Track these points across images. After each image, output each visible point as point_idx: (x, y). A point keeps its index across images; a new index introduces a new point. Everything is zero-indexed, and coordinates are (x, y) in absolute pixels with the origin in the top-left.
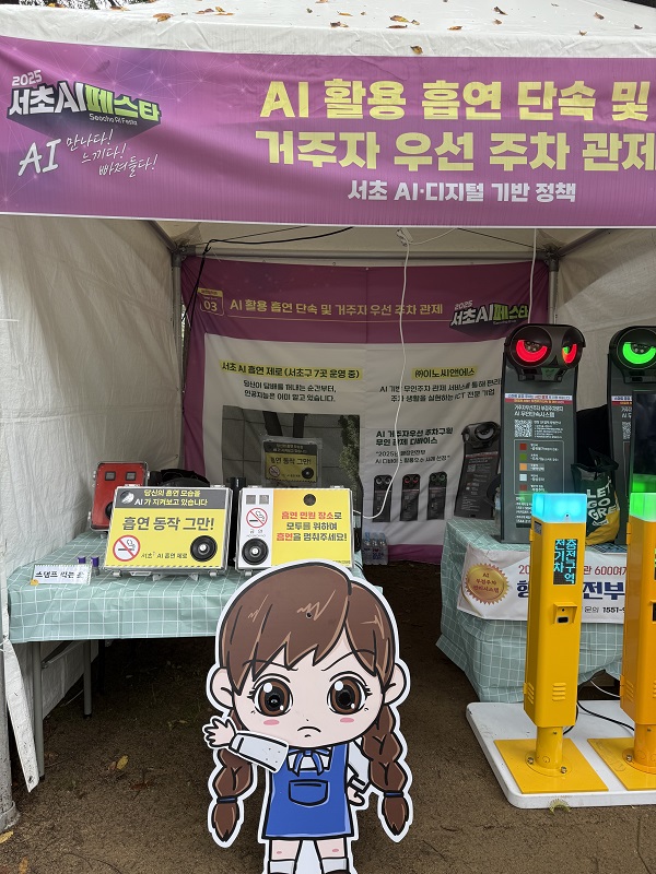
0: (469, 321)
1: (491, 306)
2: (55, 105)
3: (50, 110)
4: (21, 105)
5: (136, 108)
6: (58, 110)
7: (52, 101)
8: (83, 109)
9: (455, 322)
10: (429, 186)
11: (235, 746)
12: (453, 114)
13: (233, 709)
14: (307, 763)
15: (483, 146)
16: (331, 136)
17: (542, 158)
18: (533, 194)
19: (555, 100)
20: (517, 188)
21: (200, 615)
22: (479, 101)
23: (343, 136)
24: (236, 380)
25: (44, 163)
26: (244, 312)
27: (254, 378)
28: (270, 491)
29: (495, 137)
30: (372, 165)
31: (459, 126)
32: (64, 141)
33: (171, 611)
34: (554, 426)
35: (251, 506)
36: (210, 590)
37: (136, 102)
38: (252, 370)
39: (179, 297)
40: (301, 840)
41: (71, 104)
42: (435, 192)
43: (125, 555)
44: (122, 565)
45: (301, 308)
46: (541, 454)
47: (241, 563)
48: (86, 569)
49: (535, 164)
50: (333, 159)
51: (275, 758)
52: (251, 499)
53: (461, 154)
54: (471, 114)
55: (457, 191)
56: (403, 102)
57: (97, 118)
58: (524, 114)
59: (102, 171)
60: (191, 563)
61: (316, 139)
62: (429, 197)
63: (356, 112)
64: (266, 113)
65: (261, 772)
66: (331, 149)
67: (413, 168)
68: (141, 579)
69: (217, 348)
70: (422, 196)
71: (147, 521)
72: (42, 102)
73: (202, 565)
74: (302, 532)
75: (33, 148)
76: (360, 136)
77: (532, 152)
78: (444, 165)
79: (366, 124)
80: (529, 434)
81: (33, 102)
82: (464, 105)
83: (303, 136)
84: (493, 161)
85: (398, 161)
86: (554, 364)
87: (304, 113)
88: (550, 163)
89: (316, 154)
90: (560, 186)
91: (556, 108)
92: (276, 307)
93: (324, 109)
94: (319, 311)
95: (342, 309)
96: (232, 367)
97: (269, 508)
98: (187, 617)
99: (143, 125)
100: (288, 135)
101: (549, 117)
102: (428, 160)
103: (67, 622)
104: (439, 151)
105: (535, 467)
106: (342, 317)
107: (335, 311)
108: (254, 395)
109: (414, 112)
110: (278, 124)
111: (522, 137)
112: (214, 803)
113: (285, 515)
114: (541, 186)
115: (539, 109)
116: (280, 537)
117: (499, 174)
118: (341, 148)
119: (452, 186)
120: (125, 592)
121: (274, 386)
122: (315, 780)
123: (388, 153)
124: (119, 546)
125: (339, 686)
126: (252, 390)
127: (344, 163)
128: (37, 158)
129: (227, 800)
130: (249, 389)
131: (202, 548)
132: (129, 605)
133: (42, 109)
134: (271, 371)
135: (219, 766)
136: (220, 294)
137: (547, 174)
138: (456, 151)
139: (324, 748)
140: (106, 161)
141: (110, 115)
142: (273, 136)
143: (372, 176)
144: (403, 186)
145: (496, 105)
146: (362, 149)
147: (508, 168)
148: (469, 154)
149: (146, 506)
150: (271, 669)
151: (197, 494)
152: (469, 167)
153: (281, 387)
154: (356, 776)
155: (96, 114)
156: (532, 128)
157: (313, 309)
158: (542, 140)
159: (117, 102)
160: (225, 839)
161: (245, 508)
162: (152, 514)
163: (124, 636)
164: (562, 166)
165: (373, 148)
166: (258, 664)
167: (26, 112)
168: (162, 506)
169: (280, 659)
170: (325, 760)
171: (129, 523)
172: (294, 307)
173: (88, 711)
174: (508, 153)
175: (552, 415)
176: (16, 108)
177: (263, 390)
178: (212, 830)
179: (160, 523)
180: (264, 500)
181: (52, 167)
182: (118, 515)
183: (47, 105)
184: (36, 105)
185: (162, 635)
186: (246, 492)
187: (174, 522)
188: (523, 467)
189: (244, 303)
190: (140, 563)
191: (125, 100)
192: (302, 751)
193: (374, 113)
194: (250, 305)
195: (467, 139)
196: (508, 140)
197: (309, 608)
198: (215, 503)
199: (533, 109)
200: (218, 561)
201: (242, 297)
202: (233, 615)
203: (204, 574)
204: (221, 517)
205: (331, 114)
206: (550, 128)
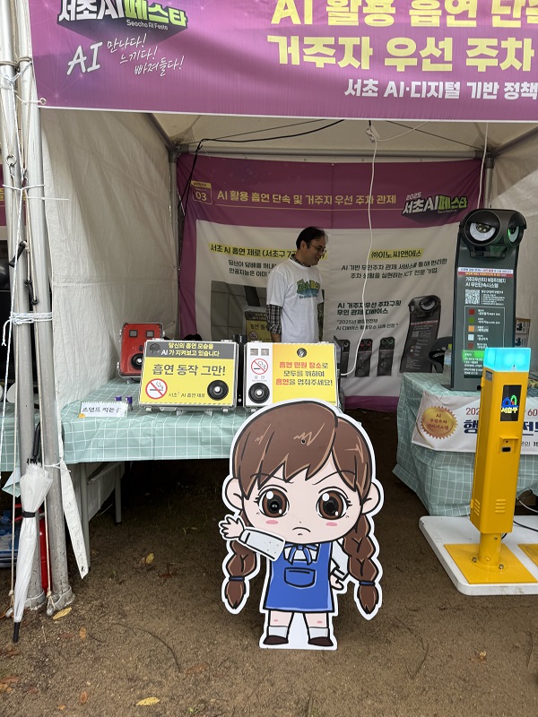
0: (418, 210)
1: (437, 197)
2: (97, 12)
3: (93, 16)
4: (69, 12)
5: (166, 14)
6: (100, 16)
7: (94, 8)
8: (122, 15)
9: (406, 210)
10: (414, 84)
11: (243, 538)
12: (436, 22)
13: (243, 510)
14: (299, 555)
15: (461, 49)
16: (331, 40)
17: (511, 61)
18: (501, 92)
19: (523, 9)
20: (488, 87)
21: (217, 441)
22: (458, 10)
23: (342, 41)
24: (222, 259)
25: (88, 63)
26: (229, 201)
27: (238, 258)
28: (269, 345)
29: (471, 42)
30: (366, 66)
31: (440, 33)
32: (105, 44)
33: (194, 438)
34: (497, 295)
35: (255, 357)
36: (223, 422)
37: (166, 9)
38: (235, 251)
39: (175, 188)
40: (293, 612)
41: (111, 11)
42: (419, 90)
43: (156, 394)
44: (154, 402)
45: (277, 198)
46: (486, 318)
47: (249, 402)
48: (124, 406)
49: (504, 66)
50: (333, 61)
51: (274, 550)
52: (255, 351)
53: (442, 56)
54: (451, 22)
55: (437, 89)
56: (393, 10)
57: (133, 24)
58: (497, 22)
59: (138, 70)
60: (209, 401)
61: (319, 43)
62: (413, 95)
63: (353, 20)
64: (276, 20)
65: (263, 560)
66: (331, 52)
67: (401, 69)
68: (167, 413)
69: (208, 232)
70: (407, 94)
71: (171, 367)
72: (86, 9)
73: (217, 403)
74: (296, 378)
75: (79, 50)
76: (356, 41)
77: (502, 55)
78: (427, 66)
79: (361, 30)
80: (477, 301)
81: (79, 9)
82: (445, 14)
83: (307, 40)
84: (469, 62)
85: (388, 62)
86: (501, 243)
87: (309, 20)
88: (517, 65)
89: (318, 55)
90: (525, 85)
91: (524, 17)
92: (256, 197)
93: (326, 17)
94: (292, 201)
95: (311, 200)
96: (218, 248)
97: (269, 359)
98: (206, 443)
99: (173, 29)
100: (295, 40)
101: (517, 24)
102: (414, 62)
103: (110, 447)
104: (424, 53)
105: (481, 329)
106: (311, 206)
107: (305, 200)
108: (237, 272)
109: (402, 20)
110: (286, 29)
111: (494, 42)
112: (226, 580)
113: (282, 364)
114: (509, 85)
115: (509, 17)
116: (279, 382)
117: (474, 74)
118: (340, 51)
119: (433, 84)
120: (156, 423)
121: (253, 265)
122: (306, 568)
123: (379, 55)
124: (150, 387)
125: (326, 498)
126: (236, 268)
127: (342, 64)
128: (82, 59)
129: (237, 579)
130: (233, 267)
131: (217, 390)
132: (160, 433)
133: (86, 16)
134: (252, 252)
135: (231, 553)
136: (209, 186)
137: (515, 75)
138: (437, 53)
139: (313, 544)
140: (141, 62)
141: (144, 21)
142: (282, 40)
143: (366, 75)
144: (392, 84)
145: (473, 14)
146: (357, 52)
147: (482, 69)
148: (448, 56)
149: (171, 356)
150: (272, 481)
151: (211, 347)
152: (449, 68)
153: (259, 266)
154: (337, 567)
155: (132, 20)
156: (503, 34)
157: (286, 199)
158: (511, 44)
159: (151, 10)
160: (235, 607)
161: (250, 358)
162: (176, 362)
163: (157, 458)
164: (527, 67)
165: (367, 51)
166: (263, 477)
167: (73, 19)
168: (183, 356)
169: (280, 474)
170: (314, 554)
171: (157, 370)
172: (271, 197)
173: (119, 519)
174: (482, 56)
175: (496, 286)
176: (64, 15)
177: (244, 268)
178: (225, 600)
179: (182, 370)
180: (265, 352)
181: (95, 67)
182: (149, 363)
183: (91, 12)
184: (82, 12)
185: (187, 457)
186: (250, 345)
187: (194, 369)
188: (471, 328)
189: (229, 194)
190: (167, 401)
191: (157, 8)
192: (296, 546)
193: (369, 20)
194: (234, 195)
195: (447, 44)
196: (482, 45)
197: (303, 436)
198: (225, 354)
199: (504, 17)
200: (229, 400)
201: (228, 188)
202: (244, 439)
203: (218, 411)
204: (230, 365)
205: (332, 22)
206: (518, 34)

* * * * * * * * *

## The problem
Transcribe the entries word for word, starting at their beginning and ending with the line that contains "9: (455, 322)". Leave out the pictures.

## Reply to the task
Track these points across images. After each image, output each visible point as point_idx: (x, y). A point keeps its index across images; a new index introduces a new point. Everything is zero-indexed, and coordinates are (x, y) in absolute pixels with the origin in the top-left.
0: (469, 321)
1: (491, 306)
2: (55, 105)
3: (50, 110)
4: (21, 105)
5: (136, 108)
6: (58, 110)
7: (52, 101)
8: (83, 109)
9: (455, 322)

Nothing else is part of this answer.